WHAT THIS TASK INVOLVES:
Please transcribe the listing below in full, exactly as written, leaving out its pictures.

==== INFORMATION SUPPLIED ====

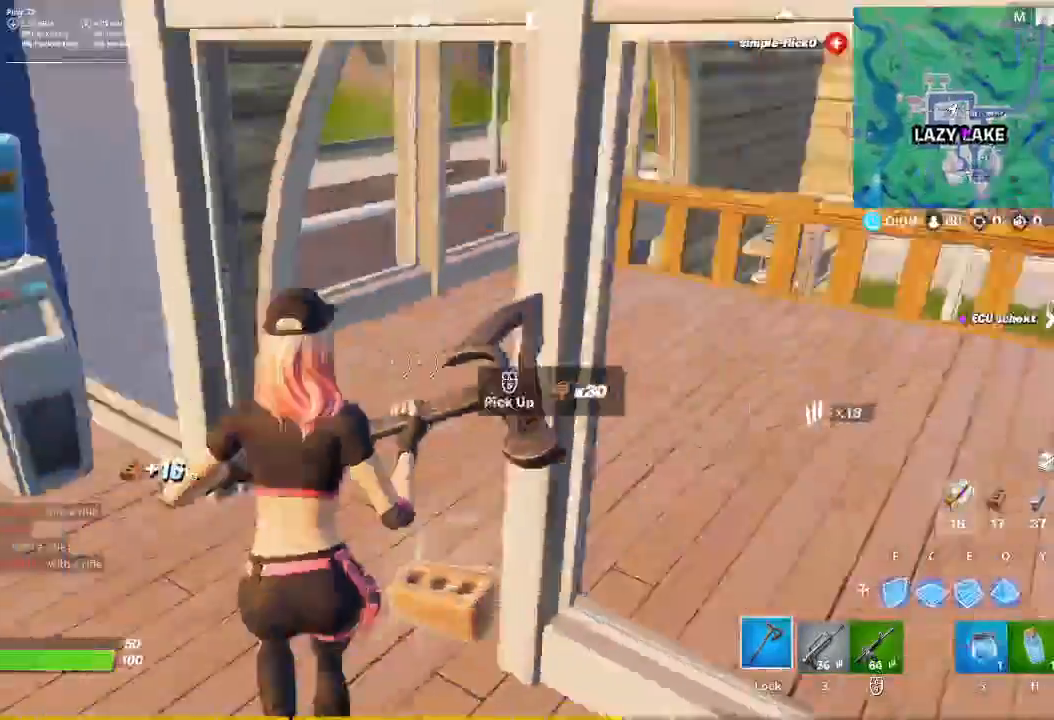
{"keys": ["w"], "mouse": [], "events": []}
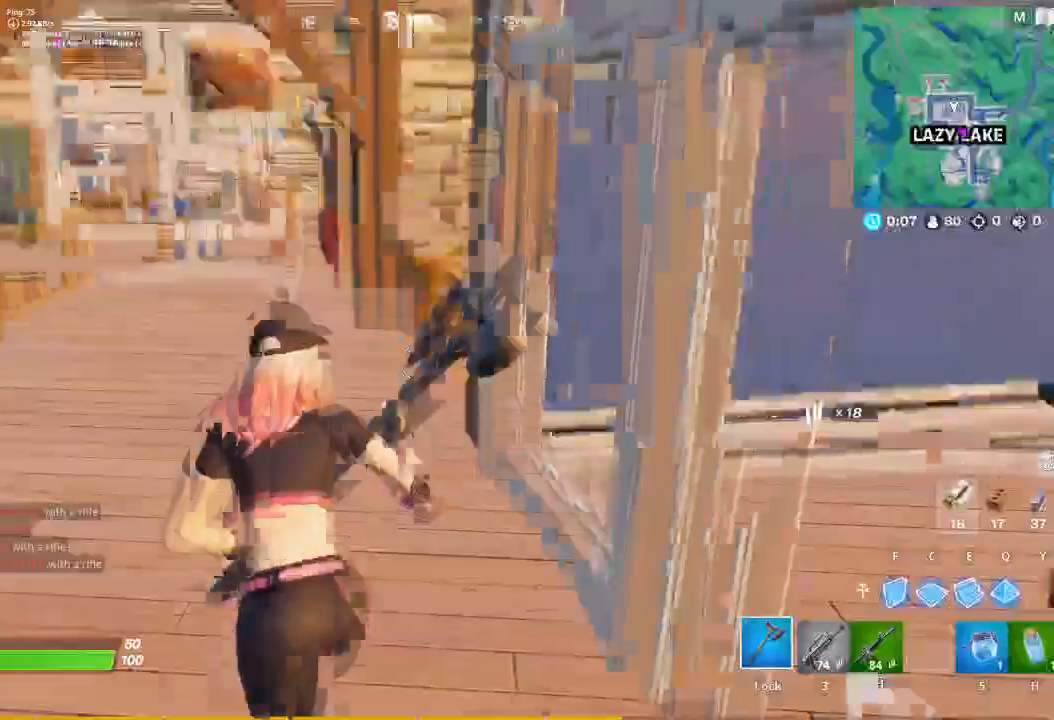
{"keys": ["a", "w"], "mouse": [], "events": [[300, "a", "down"]]}
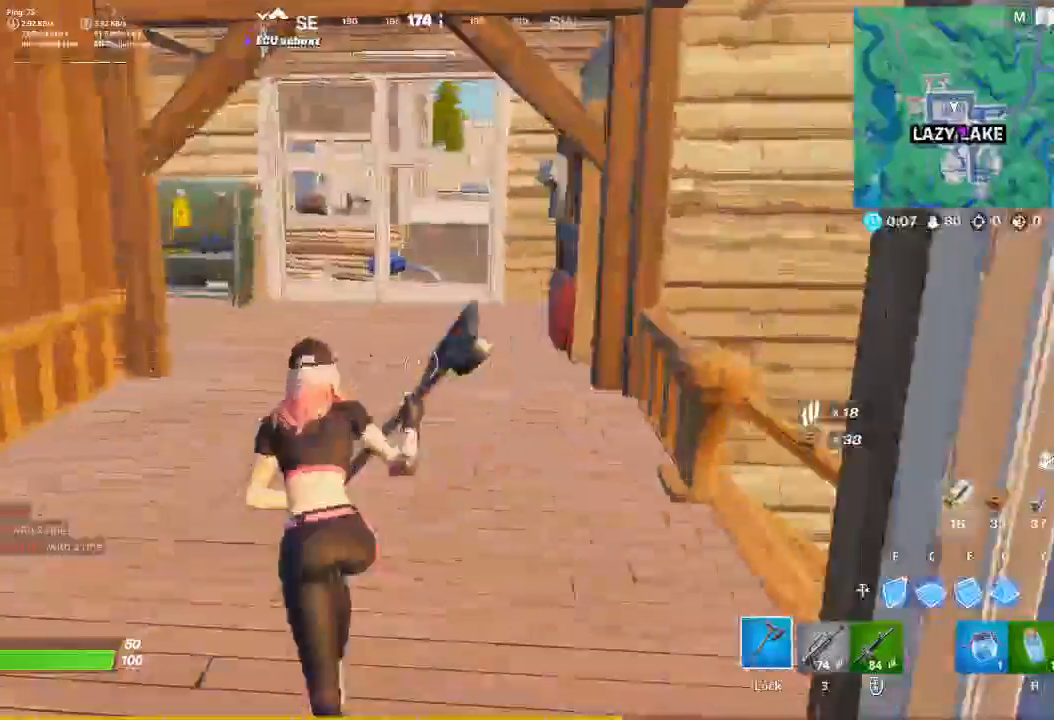
{"keys": ["a", "space", "w"], "mouse": [], "events": [[500, "space", "down"]]}
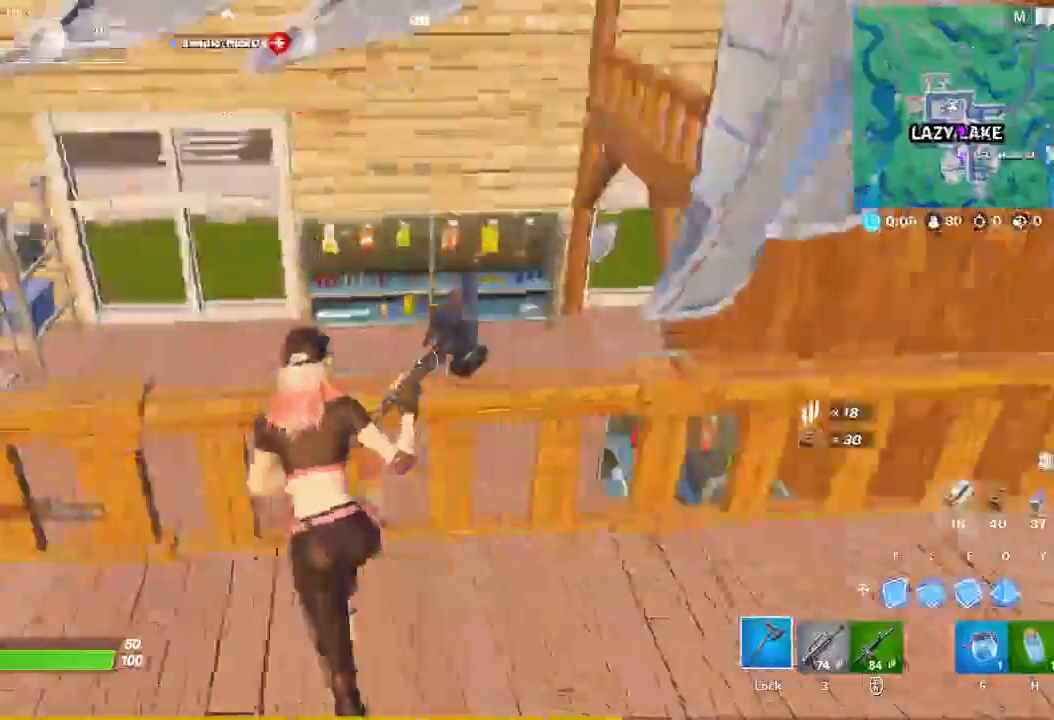
{"keys": ["a", "w"], "mouse": [], "events": [[100, "space", "up"]]}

====

EXPECTED ANSWER:
{"keys": ["w"], "mouse": [], "events": []}
{"keys": ["a", "w"], "mouse": [], "events": [[300, "a", "down"]]}
{"keys": ["a", "space", "w"], "mouse": [], "events": [[500, "space", "down"]]}
{"keys": ["a", "w"], "mouse": [], "events": [[100, "space", "up"]]}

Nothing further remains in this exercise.